Scientist from Duke University and Intel have come up with a brand new way of keeping high performance electronics cool. The plan to fill their insides with bouncing water droplets. I know that conventional wisdom tells you that water and electronics do not get along well. But this system could keep high performance electronics cool, by targeting their hot spots with drops of water.
The technology was inspired by the super-hydrophobic wings of cicadas ( a flying insect) that naturally repel water. When two small water droplets land on the cicada’s wings, they become one big droplet. It has enough energy to lift of the wings and take the dirt with it. The scientist thought to apply this principle to electronics.
The way this would work, is that the researchers create a sealed vapor chamber that can be installed within electronic systems. One side of the chamber is the super-hydrophobic floor and the other side is a sponge like ceiling. When the electronics surrounding the chamber get hot, the chamber gets heated, and the vapor turns to water droplets. The droplets fall to the floor and become bigger droplets, and then lift off taking the heat with them. The sponge like ceiling absorbs the water, and the process repeats.

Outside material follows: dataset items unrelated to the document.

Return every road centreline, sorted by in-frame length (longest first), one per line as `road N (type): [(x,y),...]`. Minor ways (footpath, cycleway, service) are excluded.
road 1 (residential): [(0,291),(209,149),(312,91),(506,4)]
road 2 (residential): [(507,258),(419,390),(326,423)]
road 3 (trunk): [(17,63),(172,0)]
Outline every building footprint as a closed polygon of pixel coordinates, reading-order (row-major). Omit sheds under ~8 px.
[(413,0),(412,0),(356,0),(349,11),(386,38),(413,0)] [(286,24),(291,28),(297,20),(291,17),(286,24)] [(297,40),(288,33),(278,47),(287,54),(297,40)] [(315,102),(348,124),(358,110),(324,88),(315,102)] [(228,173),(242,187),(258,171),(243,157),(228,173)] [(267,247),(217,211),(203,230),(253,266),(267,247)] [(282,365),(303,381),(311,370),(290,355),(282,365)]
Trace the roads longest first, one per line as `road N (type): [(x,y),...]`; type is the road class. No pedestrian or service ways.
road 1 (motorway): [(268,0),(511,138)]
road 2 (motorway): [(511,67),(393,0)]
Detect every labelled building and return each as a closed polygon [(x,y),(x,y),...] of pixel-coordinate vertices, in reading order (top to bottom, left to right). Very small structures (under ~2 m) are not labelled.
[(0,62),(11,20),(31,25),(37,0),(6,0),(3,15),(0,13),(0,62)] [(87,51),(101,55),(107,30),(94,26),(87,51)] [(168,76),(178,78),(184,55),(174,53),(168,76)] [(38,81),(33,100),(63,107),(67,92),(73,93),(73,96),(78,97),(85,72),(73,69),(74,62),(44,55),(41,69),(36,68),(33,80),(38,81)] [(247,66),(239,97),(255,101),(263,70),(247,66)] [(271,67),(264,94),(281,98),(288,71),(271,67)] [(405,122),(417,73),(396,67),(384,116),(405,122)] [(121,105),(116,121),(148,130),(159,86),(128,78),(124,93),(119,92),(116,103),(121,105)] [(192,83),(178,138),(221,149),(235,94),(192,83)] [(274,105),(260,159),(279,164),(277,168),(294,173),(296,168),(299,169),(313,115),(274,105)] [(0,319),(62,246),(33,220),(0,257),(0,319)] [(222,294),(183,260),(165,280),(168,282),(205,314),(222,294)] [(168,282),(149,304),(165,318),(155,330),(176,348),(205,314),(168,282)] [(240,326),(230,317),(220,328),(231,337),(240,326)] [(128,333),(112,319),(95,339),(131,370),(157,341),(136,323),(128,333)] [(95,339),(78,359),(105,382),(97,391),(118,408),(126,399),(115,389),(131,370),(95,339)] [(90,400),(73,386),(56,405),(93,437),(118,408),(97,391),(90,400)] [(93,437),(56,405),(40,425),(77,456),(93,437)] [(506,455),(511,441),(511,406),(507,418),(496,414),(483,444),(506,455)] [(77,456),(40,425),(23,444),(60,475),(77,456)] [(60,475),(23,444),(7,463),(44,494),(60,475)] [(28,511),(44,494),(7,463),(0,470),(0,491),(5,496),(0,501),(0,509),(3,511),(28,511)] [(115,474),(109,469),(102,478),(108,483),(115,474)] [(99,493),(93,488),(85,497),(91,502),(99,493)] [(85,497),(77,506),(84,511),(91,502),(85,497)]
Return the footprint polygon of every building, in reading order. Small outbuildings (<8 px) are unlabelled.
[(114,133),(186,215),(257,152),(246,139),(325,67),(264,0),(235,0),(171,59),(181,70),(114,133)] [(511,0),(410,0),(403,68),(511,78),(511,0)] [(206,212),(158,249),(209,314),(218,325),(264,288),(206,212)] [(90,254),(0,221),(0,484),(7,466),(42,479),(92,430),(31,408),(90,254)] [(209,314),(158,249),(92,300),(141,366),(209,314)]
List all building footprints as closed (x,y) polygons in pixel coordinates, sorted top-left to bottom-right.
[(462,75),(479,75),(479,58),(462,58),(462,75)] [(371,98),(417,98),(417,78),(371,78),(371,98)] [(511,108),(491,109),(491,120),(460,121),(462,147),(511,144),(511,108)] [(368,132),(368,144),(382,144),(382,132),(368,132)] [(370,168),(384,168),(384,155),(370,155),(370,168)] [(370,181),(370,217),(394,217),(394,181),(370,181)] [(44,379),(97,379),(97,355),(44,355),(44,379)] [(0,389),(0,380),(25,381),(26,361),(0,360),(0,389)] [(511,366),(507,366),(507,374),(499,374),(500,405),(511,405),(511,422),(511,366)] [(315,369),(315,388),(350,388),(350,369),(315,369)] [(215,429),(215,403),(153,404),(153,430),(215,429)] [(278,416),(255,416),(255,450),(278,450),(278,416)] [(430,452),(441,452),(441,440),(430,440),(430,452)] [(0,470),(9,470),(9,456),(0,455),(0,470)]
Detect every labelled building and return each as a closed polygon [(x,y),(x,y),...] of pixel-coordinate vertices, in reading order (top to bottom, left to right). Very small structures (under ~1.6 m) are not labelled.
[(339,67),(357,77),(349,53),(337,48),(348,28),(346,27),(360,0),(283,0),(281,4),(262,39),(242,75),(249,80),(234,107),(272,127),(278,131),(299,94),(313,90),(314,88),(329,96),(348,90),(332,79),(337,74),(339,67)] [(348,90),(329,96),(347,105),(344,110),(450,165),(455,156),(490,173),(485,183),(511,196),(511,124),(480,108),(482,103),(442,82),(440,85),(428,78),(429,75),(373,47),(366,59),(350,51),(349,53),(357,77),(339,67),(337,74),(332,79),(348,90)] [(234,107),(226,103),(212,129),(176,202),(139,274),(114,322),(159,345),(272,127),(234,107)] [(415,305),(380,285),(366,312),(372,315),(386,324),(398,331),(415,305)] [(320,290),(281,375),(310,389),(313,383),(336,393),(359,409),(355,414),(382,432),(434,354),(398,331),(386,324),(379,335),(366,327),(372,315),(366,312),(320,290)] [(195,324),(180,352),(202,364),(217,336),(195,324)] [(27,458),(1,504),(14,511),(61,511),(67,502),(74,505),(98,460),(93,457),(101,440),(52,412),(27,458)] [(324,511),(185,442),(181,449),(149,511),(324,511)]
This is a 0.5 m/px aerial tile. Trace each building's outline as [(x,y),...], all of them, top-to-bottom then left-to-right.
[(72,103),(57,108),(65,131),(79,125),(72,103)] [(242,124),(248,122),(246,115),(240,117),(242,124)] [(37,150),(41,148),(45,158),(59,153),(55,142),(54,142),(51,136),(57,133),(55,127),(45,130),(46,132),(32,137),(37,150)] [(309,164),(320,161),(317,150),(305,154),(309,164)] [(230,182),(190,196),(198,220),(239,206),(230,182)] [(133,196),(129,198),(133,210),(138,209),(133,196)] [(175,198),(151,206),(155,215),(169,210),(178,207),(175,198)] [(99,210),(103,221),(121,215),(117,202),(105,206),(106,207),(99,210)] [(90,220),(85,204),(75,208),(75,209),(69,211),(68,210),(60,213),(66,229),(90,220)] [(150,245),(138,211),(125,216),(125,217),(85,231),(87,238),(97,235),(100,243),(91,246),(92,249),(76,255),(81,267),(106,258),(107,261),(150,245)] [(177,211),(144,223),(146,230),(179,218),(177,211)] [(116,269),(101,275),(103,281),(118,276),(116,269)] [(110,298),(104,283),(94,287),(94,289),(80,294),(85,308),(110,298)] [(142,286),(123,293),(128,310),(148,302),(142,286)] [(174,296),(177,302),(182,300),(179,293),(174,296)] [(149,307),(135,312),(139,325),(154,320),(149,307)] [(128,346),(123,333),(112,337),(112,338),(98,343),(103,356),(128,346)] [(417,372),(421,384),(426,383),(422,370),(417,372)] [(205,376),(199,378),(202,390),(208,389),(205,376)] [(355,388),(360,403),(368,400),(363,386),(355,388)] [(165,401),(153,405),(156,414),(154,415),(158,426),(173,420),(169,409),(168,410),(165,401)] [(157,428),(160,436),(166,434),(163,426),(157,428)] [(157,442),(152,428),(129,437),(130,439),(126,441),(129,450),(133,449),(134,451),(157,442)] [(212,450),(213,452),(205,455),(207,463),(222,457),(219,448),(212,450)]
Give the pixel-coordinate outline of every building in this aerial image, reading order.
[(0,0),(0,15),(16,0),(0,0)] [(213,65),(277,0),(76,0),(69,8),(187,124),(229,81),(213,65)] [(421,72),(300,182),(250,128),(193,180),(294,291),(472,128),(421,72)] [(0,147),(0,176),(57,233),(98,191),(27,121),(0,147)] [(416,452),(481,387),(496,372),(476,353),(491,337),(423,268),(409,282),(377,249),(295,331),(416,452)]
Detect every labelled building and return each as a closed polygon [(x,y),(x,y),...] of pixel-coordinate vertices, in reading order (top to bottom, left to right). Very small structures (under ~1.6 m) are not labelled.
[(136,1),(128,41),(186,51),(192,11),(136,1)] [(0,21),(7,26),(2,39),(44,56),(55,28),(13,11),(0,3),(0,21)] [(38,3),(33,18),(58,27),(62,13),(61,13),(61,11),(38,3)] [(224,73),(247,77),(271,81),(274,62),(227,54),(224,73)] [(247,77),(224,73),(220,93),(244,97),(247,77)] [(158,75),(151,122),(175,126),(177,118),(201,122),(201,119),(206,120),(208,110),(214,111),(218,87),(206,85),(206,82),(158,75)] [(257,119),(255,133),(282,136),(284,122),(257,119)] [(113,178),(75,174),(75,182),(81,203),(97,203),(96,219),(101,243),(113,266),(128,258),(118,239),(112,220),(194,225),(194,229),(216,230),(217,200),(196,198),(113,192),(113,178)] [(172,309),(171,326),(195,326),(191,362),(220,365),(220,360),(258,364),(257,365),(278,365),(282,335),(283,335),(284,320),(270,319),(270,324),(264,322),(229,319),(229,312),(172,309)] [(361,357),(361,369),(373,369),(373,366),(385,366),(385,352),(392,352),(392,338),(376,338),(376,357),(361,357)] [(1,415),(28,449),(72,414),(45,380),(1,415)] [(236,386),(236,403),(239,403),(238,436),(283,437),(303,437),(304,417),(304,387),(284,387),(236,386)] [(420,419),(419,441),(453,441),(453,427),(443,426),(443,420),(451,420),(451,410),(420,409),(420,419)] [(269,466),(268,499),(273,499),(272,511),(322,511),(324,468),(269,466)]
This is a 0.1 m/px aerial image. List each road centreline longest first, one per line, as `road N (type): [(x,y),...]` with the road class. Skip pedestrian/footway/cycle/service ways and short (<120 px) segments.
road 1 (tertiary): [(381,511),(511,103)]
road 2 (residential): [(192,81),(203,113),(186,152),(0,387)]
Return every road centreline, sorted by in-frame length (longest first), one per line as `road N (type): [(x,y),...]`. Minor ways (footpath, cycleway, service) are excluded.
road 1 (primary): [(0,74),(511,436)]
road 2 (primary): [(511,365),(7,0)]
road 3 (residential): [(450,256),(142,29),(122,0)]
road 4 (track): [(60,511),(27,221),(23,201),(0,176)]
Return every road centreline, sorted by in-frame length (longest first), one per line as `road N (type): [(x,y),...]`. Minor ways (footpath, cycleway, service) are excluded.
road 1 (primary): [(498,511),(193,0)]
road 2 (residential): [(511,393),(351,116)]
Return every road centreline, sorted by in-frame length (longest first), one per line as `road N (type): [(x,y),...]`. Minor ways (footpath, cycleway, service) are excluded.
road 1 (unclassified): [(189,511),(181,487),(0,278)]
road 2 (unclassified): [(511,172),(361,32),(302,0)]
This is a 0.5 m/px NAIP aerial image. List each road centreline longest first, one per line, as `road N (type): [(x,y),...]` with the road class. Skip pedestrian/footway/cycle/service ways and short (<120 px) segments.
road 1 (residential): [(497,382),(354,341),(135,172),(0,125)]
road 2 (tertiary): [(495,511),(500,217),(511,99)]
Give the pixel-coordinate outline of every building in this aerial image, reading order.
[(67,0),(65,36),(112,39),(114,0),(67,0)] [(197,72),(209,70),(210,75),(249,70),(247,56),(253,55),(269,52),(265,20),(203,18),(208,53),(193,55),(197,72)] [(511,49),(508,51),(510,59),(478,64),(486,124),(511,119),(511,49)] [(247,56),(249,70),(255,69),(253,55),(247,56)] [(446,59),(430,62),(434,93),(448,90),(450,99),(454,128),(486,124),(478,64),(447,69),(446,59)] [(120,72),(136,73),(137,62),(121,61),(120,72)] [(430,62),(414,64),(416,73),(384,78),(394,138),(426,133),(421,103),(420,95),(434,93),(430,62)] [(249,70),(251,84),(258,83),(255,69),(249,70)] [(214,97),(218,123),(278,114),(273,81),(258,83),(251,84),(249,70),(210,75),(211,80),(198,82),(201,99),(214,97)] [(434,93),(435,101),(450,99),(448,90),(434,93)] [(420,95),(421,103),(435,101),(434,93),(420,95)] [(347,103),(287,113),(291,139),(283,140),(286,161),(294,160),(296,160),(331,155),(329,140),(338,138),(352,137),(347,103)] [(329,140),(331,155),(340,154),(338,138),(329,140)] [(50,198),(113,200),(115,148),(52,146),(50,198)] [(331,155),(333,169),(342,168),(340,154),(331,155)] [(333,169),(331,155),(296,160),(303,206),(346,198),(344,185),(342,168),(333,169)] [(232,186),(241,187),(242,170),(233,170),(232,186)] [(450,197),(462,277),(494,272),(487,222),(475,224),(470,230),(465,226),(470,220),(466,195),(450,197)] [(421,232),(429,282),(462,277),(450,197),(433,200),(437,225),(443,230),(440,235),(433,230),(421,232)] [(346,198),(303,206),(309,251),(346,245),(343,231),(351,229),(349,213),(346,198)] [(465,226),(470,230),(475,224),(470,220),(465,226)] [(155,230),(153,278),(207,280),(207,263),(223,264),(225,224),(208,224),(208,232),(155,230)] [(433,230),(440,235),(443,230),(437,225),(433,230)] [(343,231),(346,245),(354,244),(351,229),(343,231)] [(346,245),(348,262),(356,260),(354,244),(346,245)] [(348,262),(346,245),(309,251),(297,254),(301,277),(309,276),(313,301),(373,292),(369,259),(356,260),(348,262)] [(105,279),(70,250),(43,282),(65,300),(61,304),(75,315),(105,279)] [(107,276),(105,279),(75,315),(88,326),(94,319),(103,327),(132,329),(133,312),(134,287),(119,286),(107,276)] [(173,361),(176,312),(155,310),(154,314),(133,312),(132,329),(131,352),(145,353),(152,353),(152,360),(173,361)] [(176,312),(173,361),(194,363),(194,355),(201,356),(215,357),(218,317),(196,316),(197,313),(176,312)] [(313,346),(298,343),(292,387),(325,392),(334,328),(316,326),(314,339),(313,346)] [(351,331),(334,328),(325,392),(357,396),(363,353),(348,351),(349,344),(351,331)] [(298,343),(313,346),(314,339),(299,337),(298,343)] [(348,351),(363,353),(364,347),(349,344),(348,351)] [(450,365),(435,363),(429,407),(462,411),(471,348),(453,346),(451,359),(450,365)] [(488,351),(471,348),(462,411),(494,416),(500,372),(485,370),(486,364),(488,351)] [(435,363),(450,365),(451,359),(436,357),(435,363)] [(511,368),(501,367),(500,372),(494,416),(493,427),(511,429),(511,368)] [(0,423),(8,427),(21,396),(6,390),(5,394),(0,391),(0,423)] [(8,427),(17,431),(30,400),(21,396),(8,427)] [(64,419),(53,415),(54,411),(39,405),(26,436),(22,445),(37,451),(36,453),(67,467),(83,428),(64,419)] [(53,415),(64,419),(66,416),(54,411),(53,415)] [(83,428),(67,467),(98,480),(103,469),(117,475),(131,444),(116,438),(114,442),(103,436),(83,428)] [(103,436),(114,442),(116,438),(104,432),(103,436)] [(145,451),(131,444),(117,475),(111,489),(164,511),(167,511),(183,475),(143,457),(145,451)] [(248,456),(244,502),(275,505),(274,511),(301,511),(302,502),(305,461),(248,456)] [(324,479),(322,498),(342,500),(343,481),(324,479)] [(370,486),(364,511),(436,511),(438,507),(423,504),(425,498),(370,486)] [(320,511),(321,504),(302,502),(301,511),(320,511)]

This has some advantages over the existing cooling mechanisms. This works on two planes simultaneously as it targets heat both vertically and horizontally. This makes the cooling more effective, also it only targets hot spots and leaves other component untouched.
The vapor chamber is still being developed, but it looks very interesting. You won’t find this in your next laptop, but it could be in the next data center or major technology hubs. Keep an eye to see if the gets developed and produced.